EXERCISE REQUIREMENTS -> Please repeat the data in full, character for character.

PROVIDED MATERIAL ->
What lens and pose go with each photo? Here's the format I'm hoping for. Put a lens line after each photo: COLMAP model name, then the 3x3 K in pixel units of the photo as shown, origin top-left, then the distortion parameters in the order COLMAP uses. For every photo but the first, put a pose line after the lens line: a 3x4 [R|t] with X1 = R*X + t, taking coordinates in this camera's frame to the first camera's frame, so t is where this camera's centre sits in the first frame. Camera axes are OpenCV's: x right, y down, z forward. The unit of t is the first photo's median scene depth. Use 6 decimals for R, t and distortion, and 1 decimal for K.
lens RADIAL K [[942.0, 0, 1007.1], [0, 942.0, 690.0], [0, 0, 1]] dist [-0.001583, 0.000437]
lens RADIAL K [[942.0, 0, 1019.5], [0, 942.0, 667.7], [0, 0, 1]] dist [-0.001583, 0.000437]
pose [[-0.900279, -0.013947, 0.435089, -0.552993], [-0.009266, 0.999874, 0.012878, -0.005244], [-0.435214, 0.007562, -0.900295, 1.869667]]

ANSWER SECTION ->
What lens and pose go with each photo? Here's the format I'm hoping for. Put a lens line after each photo: COLMAP model name, then the 3x3 K in pixel units of the photo as shown, origin top-left, then the distortion parameters in the order COLMAP uses. For every photo but the first, put a pose line after the lens line: a 3x4 [R|t] with X1 = R*X + t, taking coordinates in this camera's frame to the first camera's frame, so t is where this camera's centre sits in the first frame. Camera axes are OpenCV's: x right, y down, z forward. The unit of t is the first photo's median scene depth. Use 6 decimals for R, t and distortion, and 1 decimal for K.
lens RADIAL K [[942.0, 0, 1007.1], [0, 942.0, 690.0], [0, 0, 1]] dist [-0.001583, 0.000437]
lens RADIAL K [[942.0, 0, 1019.5], [0, 942.0, 667.7], [0, 0, 1]] dist [-0.001583, 0.000437]
pose [[-0.900279, -0.013947, 0.435089, -0.552993], [-0.009266, 0.999874, 0.012878, -0.005244], [-0.435214, 0.007562, -0.900295, 1.869667]]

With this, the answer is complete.